* **Task details**
What you return must be every line below that includes the word "kraj".

* **Input**
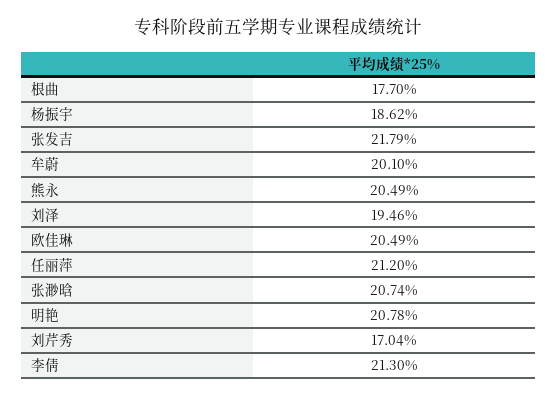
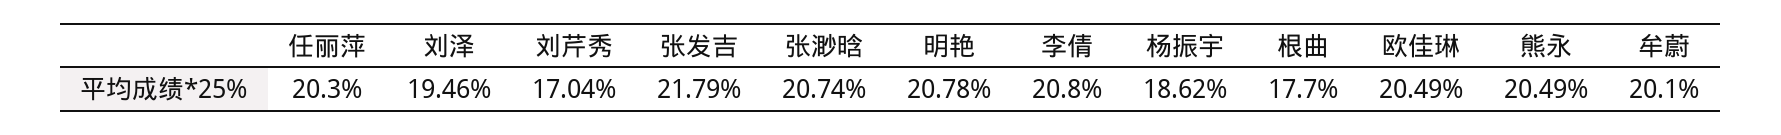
任丽萍: 21.2 -> 20.3
李倩: 21.3 -> 20.8

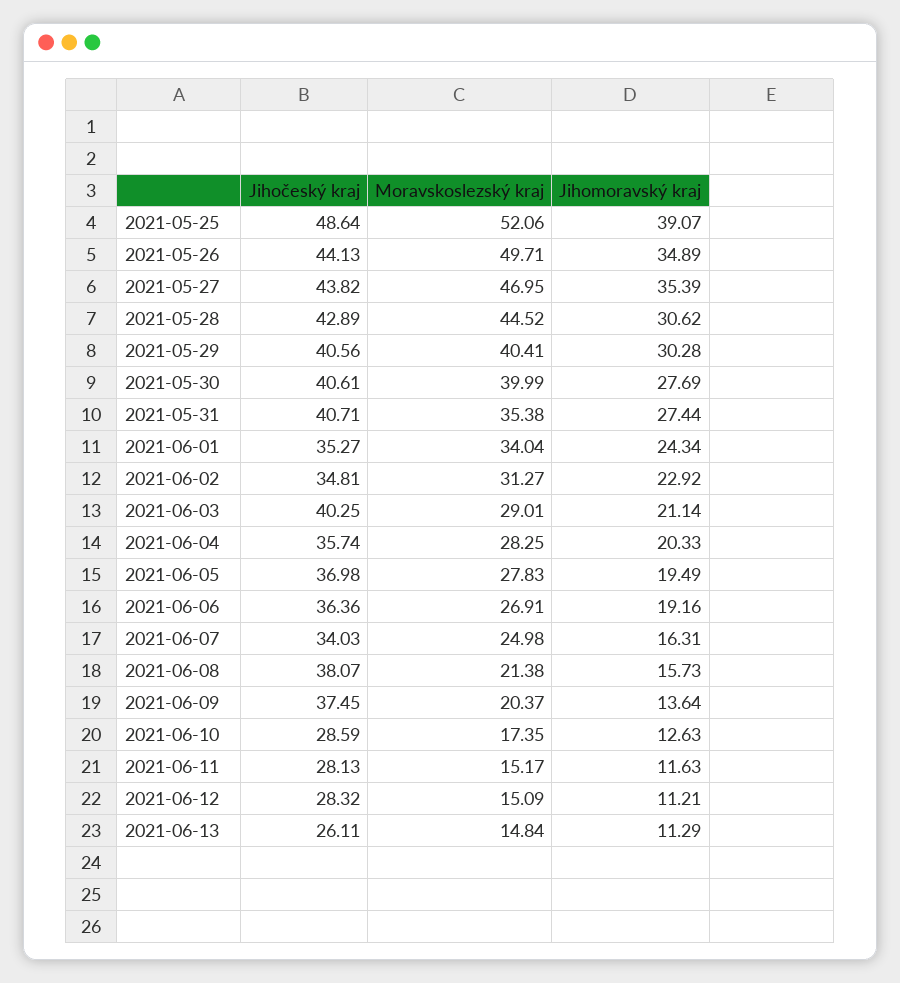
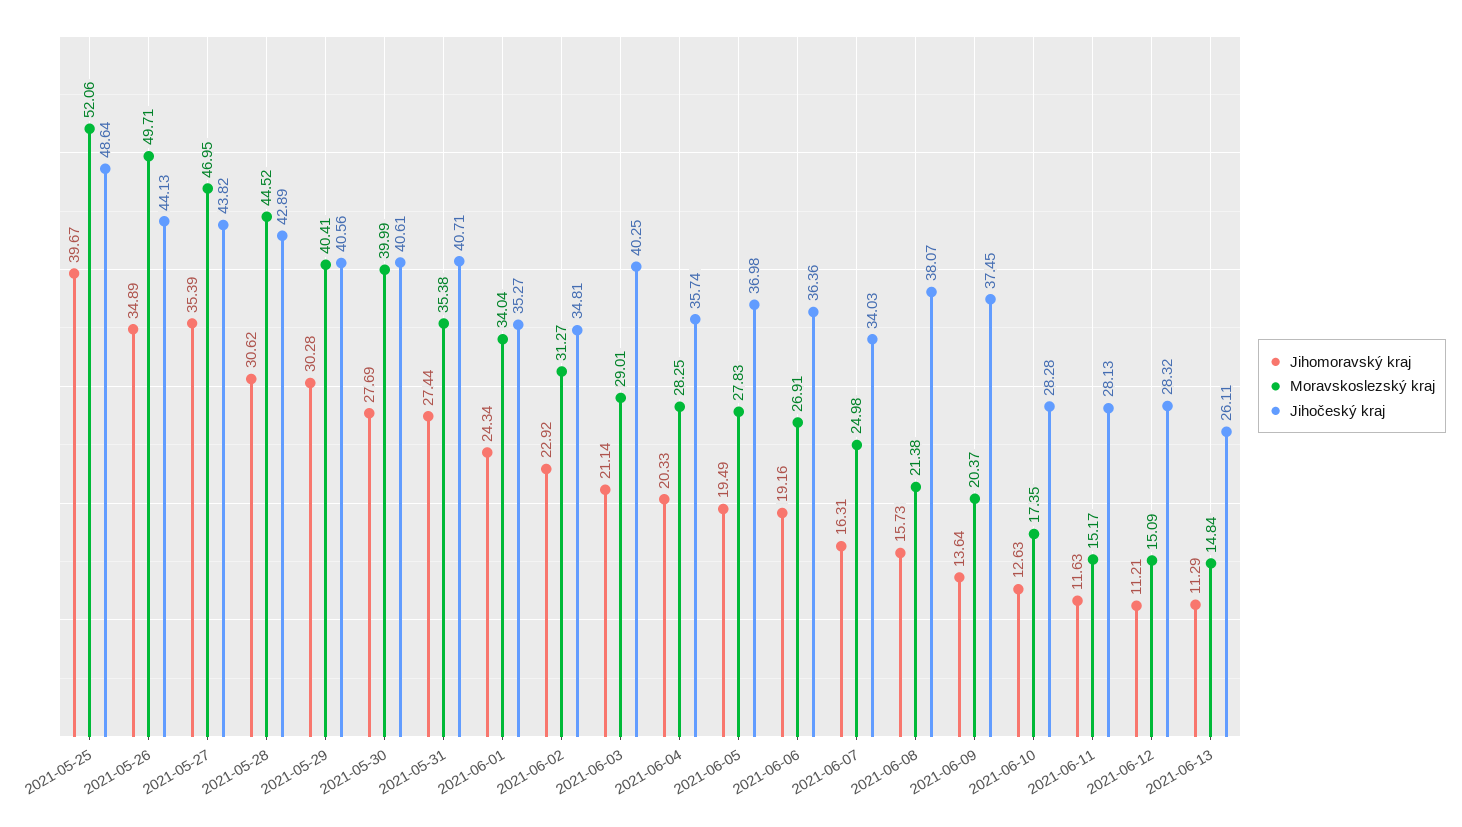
Jihomoravský kraj, 2021-05-25: 39.07 -> 39.67
Jihočeský kraj, 2021-06-10: 28.59 -> 28.28

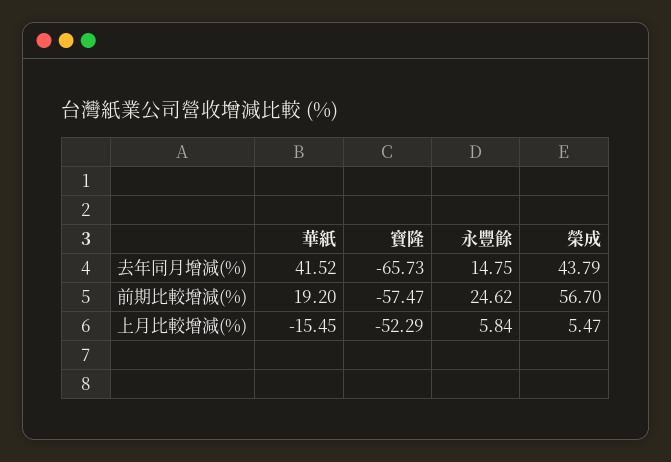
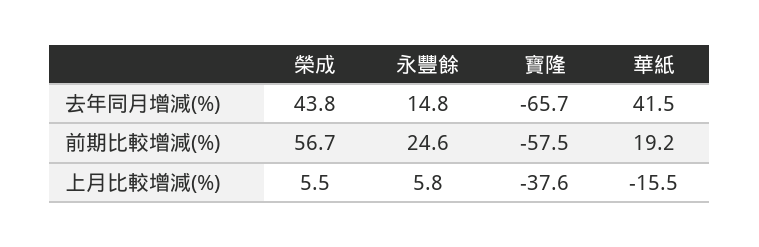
寶隆, 上月比較增減(%): -52.29 -> -37.6

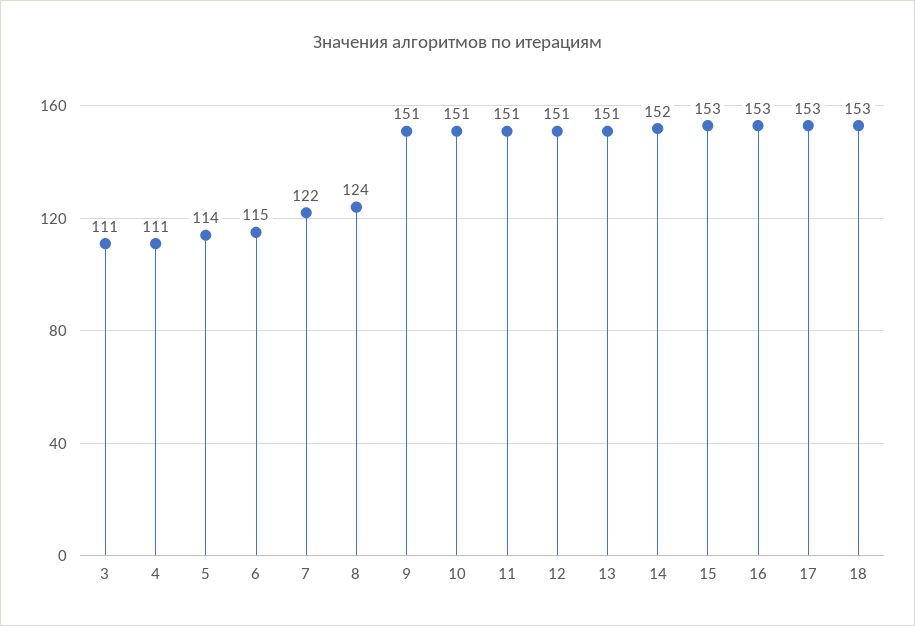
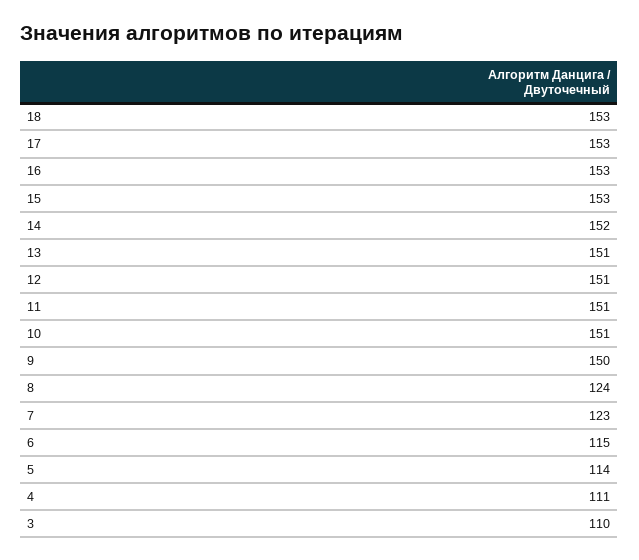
3: 111 -> 110
7: 122 -> 123
9: 151 -> 150

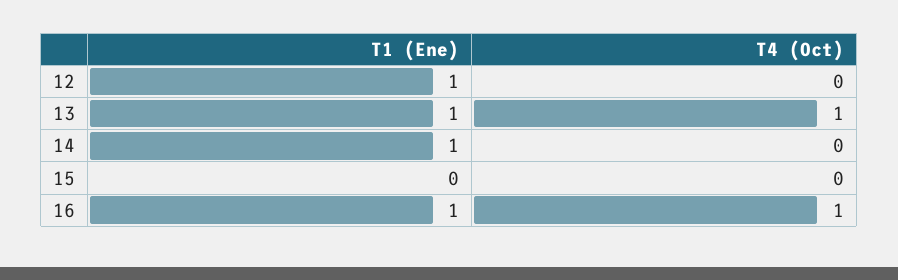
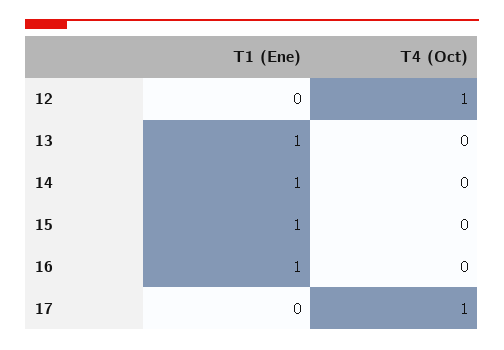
T1 (Ene), 12: 1 -> 0
T4 (Oct), 12: 0 -> 1
T4 (Oct), 13: 1 -> 0
T1 (Ene), 15: 0 -> 1
T4 (Oct), 16: 1 -> 0
T1 (Ene), 17: none -> 0
T4 (Oct), 17: none -> 1

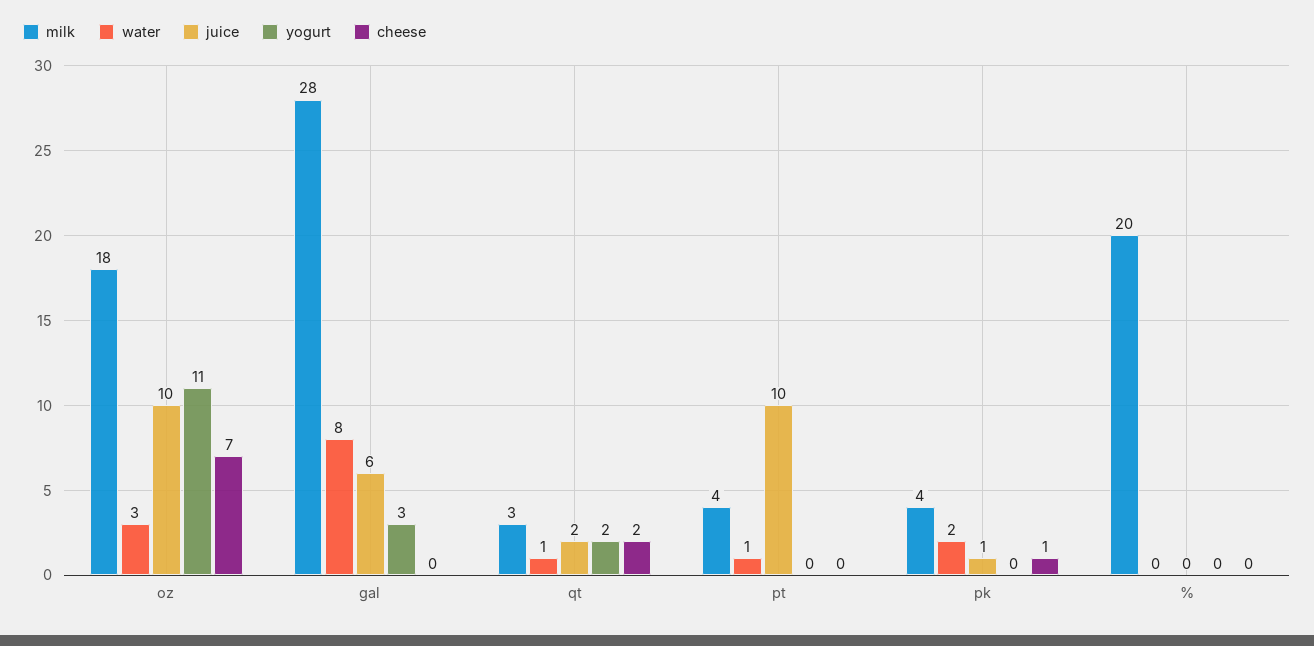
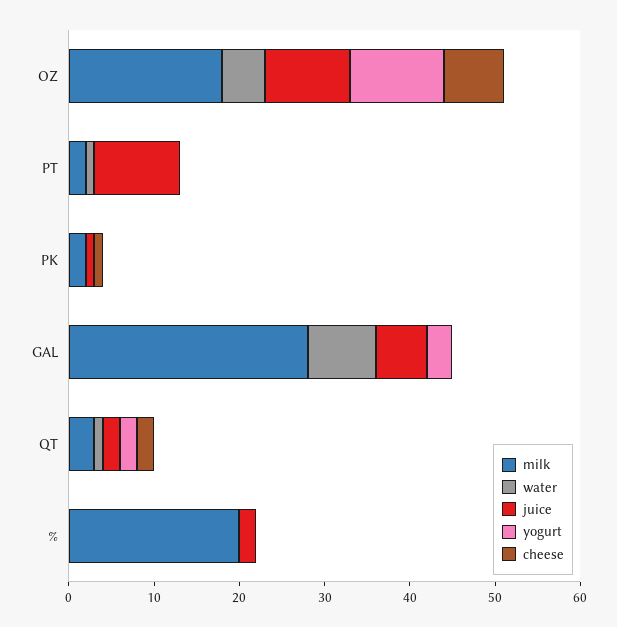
water, oz: 3 -> 5
milk, pt: 4 -> 2
milk, pk: 4 -> 2
water, pk: 2 -> 0
juice, %: 0 -> 2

* **Response box**
Jihomoravský kraj, 2021-05-25: 39.07 -> 39.67
Jihočeský kraj, 2021-06-10: 28.59 -> 28.28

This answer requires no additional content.